Dans ce cadre, intégrer les livreurs aux métiers en tension « permettrait au moins de casser une des branches de leur exploitation », lance le militant de chez Sud. Car pour toutes les organisations syndicales, les livreurs sans papiers souffrent bel et bien d’une « double exploitation ». Celle de la plateforme, et celle des loueurs de comptes.
« C’est même une partie non négligeable du modèle économique des plateformes », défend Ludovic Rioux, secrétaire de la fédération CGT des transports, et lui-même livreur à Lyon. (...)
À cela s’ajoute une baisse « historique » du prix des courses. (...)
« Nous faisons ça parce que nous n’avons pas le choix », entonnent unanimement les trois Bangladais, arrivés en France depuis trois à quatre ans. « Si j’avais l’opportunité de trouver autre chose, je quitterais la livraison immédiatement », avance Majarul. « Mais on ne connaît personne et dans la restauration, même s’ils ont parfois des travailleurs sans papiers, on m’a toujours refusé », regrette-t-il. (...)
Pour le petit groupe de livreurs, cette évolution des prix aura des conséquences claires : il n’y aura plus que les travailleurs sans papiers pour faire ce travail. « On a précarisé le métier, donc on se retrouve avec les plus précaires parmi les précaires », confirme Laurent Degousée, pour qui la rémunération a été « divisée par trois » depuis le lancement des services de livraison à domicile. (...)

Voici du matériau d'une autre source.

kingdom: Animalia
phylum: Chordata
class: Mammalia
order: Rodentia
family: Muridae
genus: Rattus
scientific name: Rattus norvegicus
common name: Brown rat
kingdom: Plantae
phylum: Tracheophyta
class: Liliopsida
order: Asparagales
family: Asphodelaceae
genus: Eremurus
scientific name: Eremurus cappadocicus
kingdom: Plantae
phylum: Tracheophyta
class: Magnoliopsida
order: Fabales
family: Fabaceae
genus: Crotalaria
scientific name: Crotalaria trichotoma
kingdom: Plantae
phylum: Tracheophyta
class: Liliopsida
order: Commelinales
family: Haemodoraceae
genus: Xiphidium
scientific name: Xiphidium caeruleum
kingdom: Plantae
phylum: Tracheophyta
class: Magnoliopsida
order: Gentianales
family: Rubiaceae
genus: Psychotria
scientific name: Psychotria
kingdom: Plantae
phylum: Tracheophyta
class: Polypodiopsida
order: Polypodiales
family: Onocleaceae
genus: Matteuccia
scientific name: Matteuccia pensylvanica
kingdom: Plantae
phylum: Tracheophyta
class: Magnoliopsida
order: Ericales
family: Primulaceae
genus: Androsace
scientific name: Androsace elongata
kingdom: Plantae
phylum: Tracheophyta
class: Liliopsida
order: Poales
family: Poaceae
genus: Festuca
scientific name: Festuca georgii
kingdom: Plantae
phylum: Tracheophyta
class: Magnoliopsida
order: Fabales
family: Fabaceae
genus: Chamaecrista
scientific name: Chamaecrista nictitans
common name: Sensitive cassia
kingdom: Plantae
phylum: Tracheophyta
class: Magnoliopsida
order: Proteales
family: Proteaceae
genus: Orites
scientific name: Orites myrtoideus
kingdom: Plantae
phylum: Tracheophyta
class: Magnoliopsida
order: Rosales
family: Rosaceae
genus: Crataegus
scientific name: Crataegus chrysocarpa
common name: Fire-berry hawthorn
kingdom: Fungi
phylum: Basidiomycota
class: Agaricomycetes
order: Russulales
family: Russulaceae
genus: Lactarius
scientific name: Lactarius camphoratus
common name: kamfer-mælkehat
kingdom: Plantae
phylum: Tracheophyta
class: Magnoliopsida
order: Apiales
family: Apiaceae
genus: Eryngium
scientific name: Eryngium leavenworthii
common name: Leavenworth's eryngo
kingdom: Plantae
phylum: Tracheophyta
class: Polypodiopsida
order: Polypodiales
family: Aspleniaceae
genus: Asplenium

Gerald Darmanin a insisté pour durcir les règles concernant les créations d’autoentreprises, et réitérant devant la commission des lois de l’Assemblée nationale, le 30 novembre, sa fermeté pour les plateformes qui seraient trop laxistes. En mars 2022, le même ministre avait fait signer une charte aux principales plateformes, leur enjoignant de fermer plusieurs milliers de comptes détenus par des livreurs sans titre de séjour français en validité. Résultat : une hécatombe de fermetures de compte, et le développement d’un marché de location de comptes.
« Il y a une très grande hypocrisie sur ce sujet », avance Fabian Tosolini, de l’Union-Indépendants. (...)
« Je considère que cette situation relève de l’injustice », abonde Maud Gatel, députée MoDem de Paris, et membre de la majorité présidentielle. « On s’est bien servi d’eux pendant le Covid », dénonce celle qui a déposé deux amendements visant à intégrer ces livreurs aux dispositifs de régularisation par le travail. Sans succès. « On va évidement essayer de remettre le sujet dans le débat, mais on n’est pas en force », analyse la députée, qui comptait bien se servir du projet de loi immigration pour tenter de mettre fin à « la forme d’esclavage moderne » que représente à ses yeux la location de comptes. (...)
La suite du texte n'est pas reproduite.